**Travail à faire**:
1 - Répondez à ces questions sur le passage à examiner :
(a) Quels rapports le défaut d’ordre symbolique collectif perturbe-t-il ?
(b) Outre « nécessaire », quel mot qualifie le dépassement du capitalisme ?
(c) Quelle crise est prise comme exemple ?
2 - Dites si chacune de ces affirmations s’accorde avec le passage à examiner :
(a) Le capitalisme est capable de résoudre les crises précédentes.
(b) La crise du sens retentit sur l’organisation psychique des individus qui la vivent.
(c) L’organisation psychique est décrite comme uniquement intellectuelle.
3 - Écrivez la suite du passage sur la crise du sens et le capitalisme, après sa dernière phrase.

**Passage à examiner**:
On devine tout de suite qu’une pareille crise du sens ne va pas sans retentir profondément sur l’organisation psychique (affective et imaginaire autant qu’intellectuelle) des individus qui la vivent. Plus précisément, le défaut d’ordre symbolique collectif perturbe simultanément le rapport à soi, le rapport aux autres, enfin le rapport au monde.

L’ensemble de ces catastrophes rend le dépassement du capitalisme dans un sens communiste non seulement nécessaire mais urgent. Tout simplement parce que le capitalisme est incapable de résoudre les crises précédentes, il ne peut que les aggraver catastrophiquement.

2. Un exemple : la crise écologique. C’est ce que je me propose de montrer sur l’exemple de la crise écologique.

**Lignes fournies**:

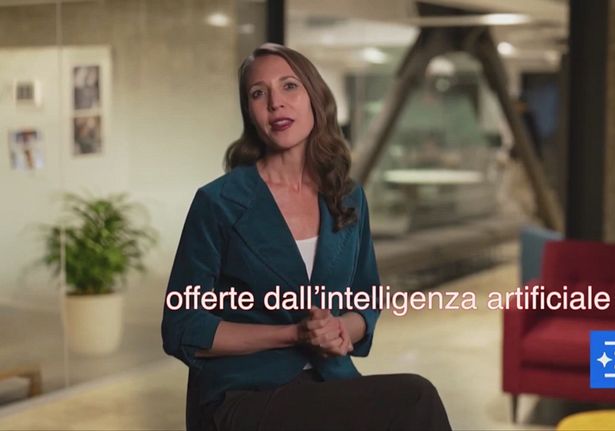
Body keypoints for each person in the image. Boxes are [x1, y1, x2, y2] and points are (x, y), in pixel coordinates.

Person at [161, 43, 452, 431]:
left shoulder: (347, 196)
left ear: (315, 96)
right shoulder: (218, 203)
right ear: (249, 111)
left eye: (289, 86)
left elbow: (366, 301)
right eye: (259, 93)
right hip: (244, 393)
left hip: (328, 380)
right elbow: (182, 326)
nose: (276, 103)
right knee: (415, 399)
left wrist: (340, 330)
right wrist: (293, 334)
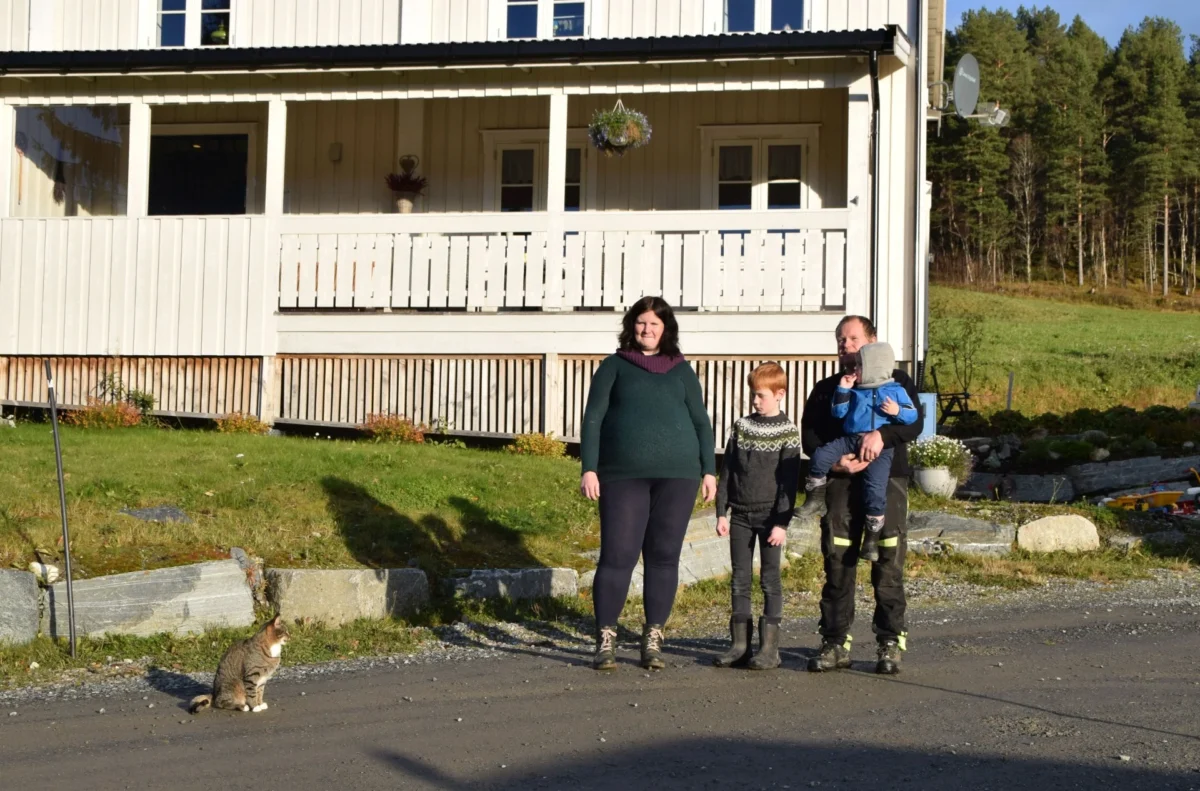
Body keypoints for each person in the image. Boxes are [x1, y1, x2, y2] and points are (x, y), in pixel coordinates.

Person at [579, 296, 717, 672]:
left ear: (666, 329)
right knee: (618, 556)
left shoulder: (682, 371)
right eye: (641, 323)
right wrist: (588, 468)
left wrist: (709, 470)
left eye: (655, 324)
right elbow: (593, 419)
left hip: (679, 476)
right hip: (623, 475)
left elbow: (701, 422)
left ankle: (652, 637)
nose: (647, 330)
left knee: (663, 558)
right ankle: (606, 638)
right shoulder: (613, 367)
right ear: (631, 326)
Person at [800, 316, 922, 675]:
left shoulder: (898, 381)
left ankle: (889, 642)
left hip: (889, 479)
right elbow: (810, 438)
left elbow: (914, 423)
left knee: (888, 560)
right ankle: (835, 642)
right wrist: (835, 463)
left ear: (872, 341)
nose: (845, 345)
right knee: (838, 559)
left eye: (853, 338)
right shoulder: (827, 388)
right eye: (840, 339)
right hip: (841, 483)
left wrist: (883, 436)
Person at [711, 362, 802, 671]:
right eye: (752, 394)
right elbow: (727, 471)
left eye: (760, 395)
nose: (755, 400)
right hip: (740, 515)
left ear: (780, 394)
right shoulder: (741, 427)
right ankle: (739, 645)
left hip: (769, 518)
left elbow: (790, 482)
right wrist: (721, 511)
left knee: (770, 579)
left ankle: (769, 649)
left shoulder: (788, 432)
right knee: (739, 579)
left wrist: (781, 522)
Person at [795, 341, 917, 562]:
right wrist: (843, 389)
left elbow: (912, 418)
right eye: (841, 339)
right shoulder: (854, 389)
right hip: (850, 440)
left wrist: (896, 411)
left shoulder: (896, 389)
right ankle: (814, 498)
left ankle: (871, 538)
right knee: (820, 457)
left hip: (881, 451)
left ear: (873, 367)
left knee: (875, 490)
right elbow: (839, 413)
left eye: (860, 366)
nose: (855, 369)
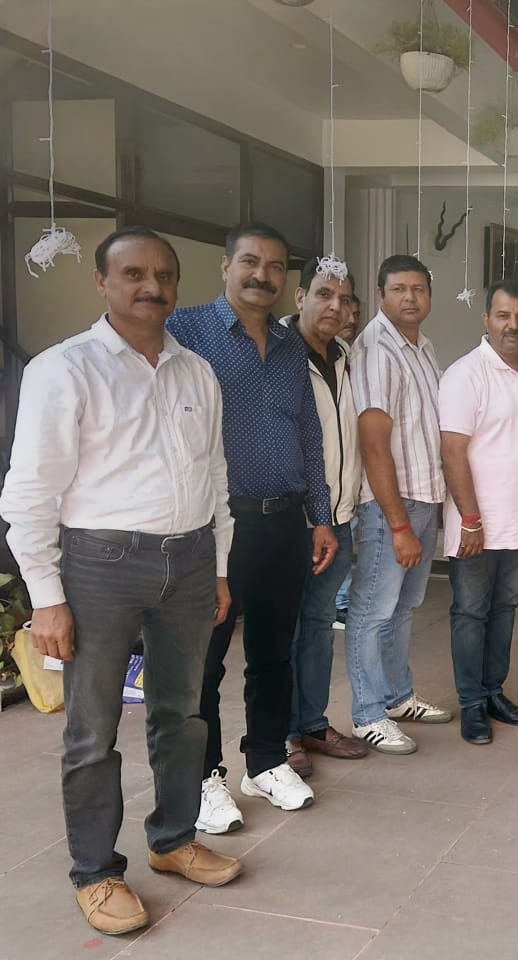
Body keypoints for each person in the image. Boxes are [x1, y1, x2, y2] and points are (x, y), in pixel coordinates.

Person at [0, 227, 242, 935]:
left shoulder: (196, 372)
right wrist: (47, 596)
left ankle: (173, 839)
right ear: (102, 283)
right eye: (133, 273)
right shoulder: (64, 369)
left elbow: (215, 476)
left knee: (183, 714)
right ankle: (96, 872)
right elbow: (30, 490)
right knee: (92, 728)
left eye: (163, 275)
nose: (151, 287)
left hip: (190, 561)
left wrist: (219, 567)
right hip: (99, 566)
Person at [168, 222, 336, 831]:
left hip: (284, 522)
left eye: (274, 266)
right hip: (216, 525)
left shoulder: (292, 346)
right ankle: (204, 776)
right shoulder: (184, 331)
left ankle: (264, 760)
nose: (262, 275)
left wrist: (320, 515)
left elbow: (309, 434)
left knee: (272, 653)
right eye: (249, 262)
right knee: (206, 659)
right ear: (225, 266)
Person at [345, 254, 454, 755]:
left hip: (425, 496)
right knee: (372, 610)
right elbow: (373, 444)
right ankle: (368, 713)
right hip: (393, 505)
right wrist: (398, 525)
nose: (410, 298)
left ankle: (397, 696)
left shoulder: (421, 346)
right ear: (381, 294)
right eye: (398, 289)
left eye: (418, 289)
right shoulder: (377, 350)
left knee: (404, 607)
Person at [440, 280, 518, 745]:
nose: (513, 325)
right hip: (476, 524)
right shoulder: (466, 374)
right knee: (470, 612)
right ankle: (471, 704)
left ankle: (493, 692)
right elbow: (452, 451)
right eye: (503, 315)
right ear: (486, 320)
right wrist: (470, 519)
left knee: (504, 610)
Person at [279, 259, 369, 778]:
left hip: (338, 518)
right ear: (300, 297)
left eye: (344, 297)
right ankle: (282, 734)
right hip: (291, 521)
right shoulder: (277, 353)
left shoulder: (346, 356)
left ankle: (312, 723)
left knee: (317, 625)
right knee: (284, 631)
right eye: (323, 294)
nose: (335, 306)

**Résultats de l’exercice**:
1 -
(a) Le rapport à soi, le rapport aux autres et le rapport au monde.
(b) Urgent.
(c) La crise écologique.

2 -
(a) Non : « le capitalisme est incapable de résoudre les crises précédentes ».
(b) Oui : « une pareille crise du sens ne va pas sans retentir profondément sur l’organisation psychique ».
(c) Non : « (affective et imaginaire autant qu’intellectuelle) ».

3 -
a) De cette crise, on ne saisit généralement que les différents aspects particuliers :

• l’épuisement des ressources naturelles (matières minérales ou fossiles, mais aussi sol et eau) sous l’effet de leur pillage et gaspillage, engendrant de nouvelles raretés et pénuries ;

• la pollution des éléments naturels (air, eau, sol) par les rejets et déchets de la production industrielle non contrôlées ou non recyclés ou par l’usage massif d’intrants chimiques dans l’agriculture ; en particulier, la multiplication des catastrophes écologiques (marées noires, incidents plus ou moins graves dans les industries chimiques ou électronucléaires, pluies acides) aux retombées de plus en plus étendues dans l’espace et le temps ;

• sous l’effet conjugué des différentes pollutions, l’appauvrissement de la flore et de la faune par extermination de milliers d’espèces et la dénaturation de milliers d’autres (OGM, viande frelatée) ; la déstabilisation ou la destruction d’écosystèmes de plus en plus vastes, voire de certains milieux naturels, tels que la mer ou la forêt ;

• enfin, le plus grave, la rupture de certains équilibres écologiques globaux, constitutifs de la biosphère, par destruction partielle de certains de leurs éléments composants ; par exemple la destruction de la couche d’ozone ou, bien évidemment, le réchauffement général de l’atmosphère terrestre, sous l’effet de la modification de sa composition chimique, aux conséquences redoutables (hausse générale du niveaux des mers et des océans, modifications des climats, etc.).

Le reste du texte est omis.